After the National Academies of Practice was founded in 1981 to promote dialogue among the various health professions and honor distinguished practitioners, Dr. Lieberman was elected the first President of its Social Work Academy. She also served as President of the International Committee on the Advancement of Private Practice (ICAPP). She was a passionate advocate for higher standards for social workers and was known for her blunt writing and speaking style, exemplified by the titles she gave some of her papers such as The Repulsive Client, The Pathological Therapist, and The Witches: Mothers in Psychotherapy. She used agency, academic and conference venues to help highlight and bring more focus to varied practice and work related issues, such as child abuse in families, adolescent sexuality, drug abuse, and poverty.

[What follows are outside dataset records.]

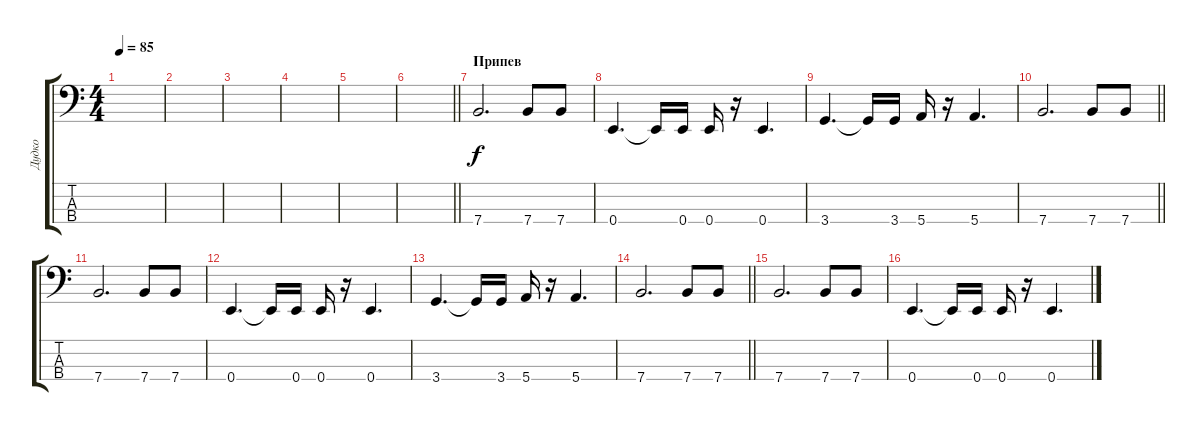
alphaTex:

\track ("Дудко" "Дудко") {instrument electricbassfinger}
\staff {score tabs}
\tuning (G2 D2 A1 E1) {hide}
\ts (4 4)
\tempo 85
\clef f4
\ks c
|
|
|
|
|
\barLineRight lightlight
|
\section ("" "Припев")
7.4.2{d} 7.4.8 7.4.8 |
0.4.4{d} 0.4{t}.16 0.4.16 0.4.16 r.16 0.4.4{d} |
3.4.4{d} 3.4{t}.16 3.4.16 5.4.16 r.16 5.4.4{d} |
\barLineRight lightlight
7.4.2{d} 7.4.8 7.4.8 |
7.4.2{d} 7.4.8 7.4.8 |
0.4.4{d} 0.4{t}.16 0.4.16 0.4.16 r.16 0.4.4{d} |
3.4.4{d} 3.4{t}.16 3.4.16 5.4.16 r.16 5.4.4{d} |
\barLineRight lightlight
7.4.2{d} 7.4.8 7.4.8 |
7.4.2{d} 7.4.8 7.4.8 |
0.4.4{d} 0.4{t}.16 0.4.16 0.4.16 r.16 0.4.4{d}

Raised in New York City, Florence Lieberman graduated from Hunter College and the Smith College School for Social Work before obtaining her doctorate from the Columbia University School of Social Work. After collaborating on a paper early in her career with the noted German psychoanalyst Peter Blos, she began a prolific pattern of writing and lecturing and entered academia herself, becoming a full professor at Hunter’s Graduate School of Social Work in just five years. Dr. Lieberman received the Day-Garrett Award from the Smith College School of Social Work in 1986. She was elected to the Hunter Hall of Fame in 1994.
She was part of the core group that developed the Society for Clinical Social Work. Not only was she Editor of the Clinical Social Work Journal, but late established and edited a second journal, Childhood and Adolescent Social Work.

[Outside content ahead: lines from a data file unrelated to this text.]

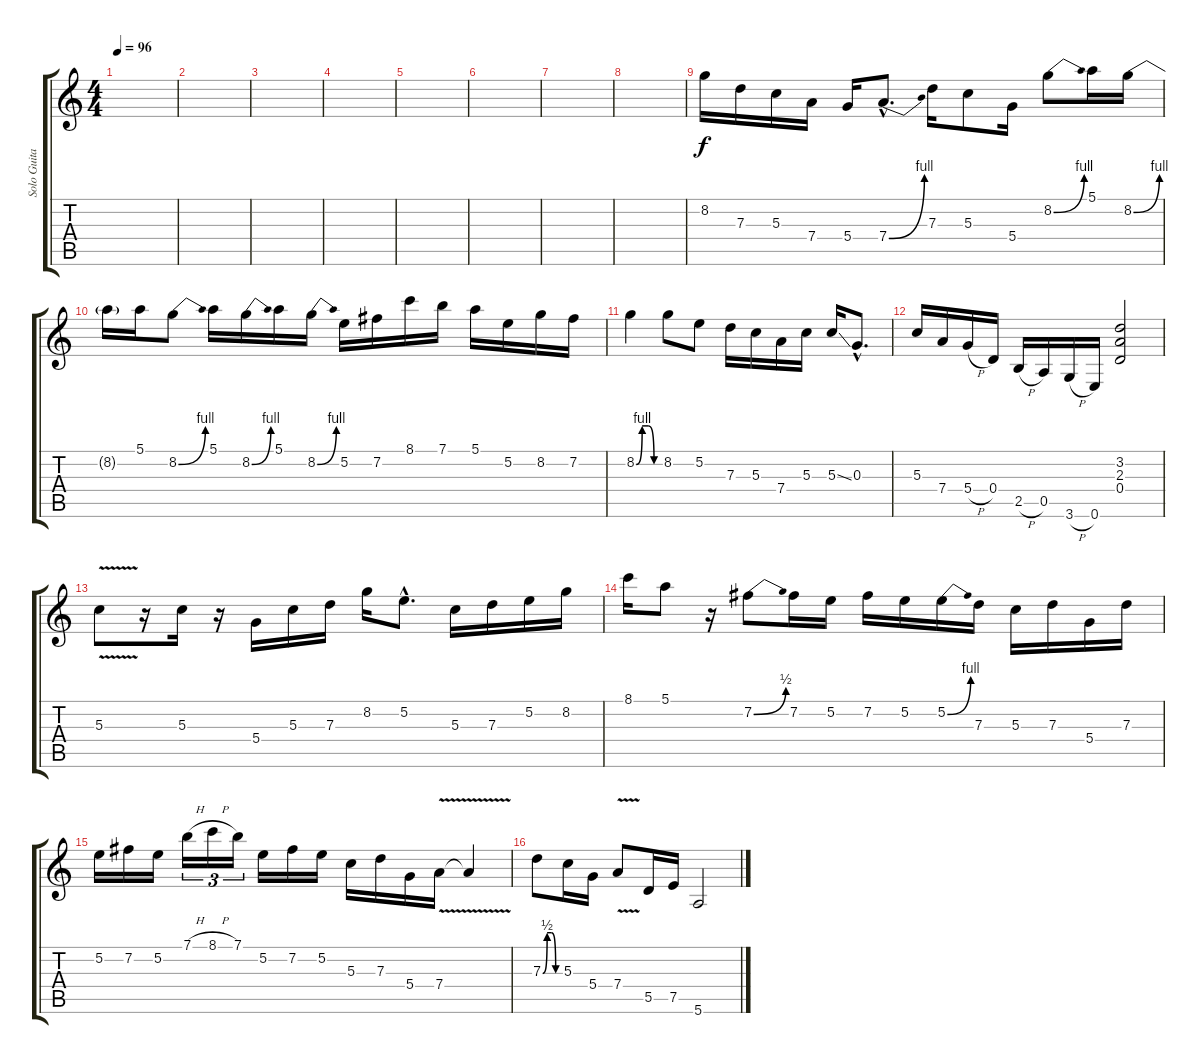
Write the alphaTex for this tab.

\track ("Solo Guitar" "Solo Guita") {instrument overdrivenguitar}
\staff {score tabs}
\tuning (E4 B3 G3 D3 A2 E2) {hide}
\ts (4 4)
\tempo 96
\clef g2
\ks c
|
|
|
|
|
|
|
|
8.2.16 7.3.16 5.3.16 7.4.16 5.4.16 7.4{be (bend 0 0 60 4) hac}.8{d} 7.3.16 5.3.8 5.4.16 8.2{be (bend 0 0 60 4)}.8 5.1.16 8.2{be (bend 0 0 60 4)}.16 |
8.2{t}.16 5.1.16 8.2{be (bend 0 0 60 4)}.8 5.1.16 8.2{be (bend 0 0 60 4)}.16 5.1.16 8.2{be (bend 0 0 60 4)}.16 5.2.16 7.2.16 8.1.16 7.1.16 5.1.16 5.2.16 8.2.16 7.2.16 |
8.2{be (custom 0 0 15 4 30 4 45 0 60 0)}.4 8.2.8 5.2.8 7.3.16 5.3.16 7.4.16 5.3.16 5.3{ss}.16 0.3{hac}.8{d} |
5.3.16 7.4.16 5.4{h}.16 0.4.16 2.5{h}.16 0.5.16 3.6{h}.16 0.6.16 (3.2 2.3 0.4).2 |
5.3{v}.8 r.16 5.3.16 r.16 5.4.16 5.3.16 7.3.16 8.2.16 5.2{hac}.8{d} 5.3.16 7.3.16 5.2.16 8.2.16 |
8.1.16 5.1.8 r.16 7.2{be (bend 0 0 60 2)}.8 7.2.16 5.2.16 7.2.16 5.2.16 5.2{be (bend 0 0 60 4)}.16 7.3.16 5.3.16 7.3.16 5.4.16 7.3.16 |
5.2.16 7.2.16 5.2.16 7.1{h}.16{tu (3 2)} 8.1{h}.16{tu (3 2)} 7.1.16{tu (3 2)} 5.2.16 7.2.16 5.2.16 5.3.16 7.3.16 5.4.16 7.4{v}.16 7.4{t}.4 |
7.3{be (custom 0 0 15 2 30 2 45 0 60 0)}.8 5.3.16 5.4.16 7.4{v}.8 5.5.16 7.5.16 5.6.2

In addition to her creative teaching and writing, Dr. Lieberman maintained a private practice for more than half a century. In her 1979 book called Social Work With Children, which became a popular textbook in social work schools, Dr. Lieberman noted that while therapy should never be prolonged, the therapist’s door should never be entirely shut. The message was “if you need me I am here.”
Though legally blind for the last two years of her life, Dr. Lieberman began collaborating on yet another book.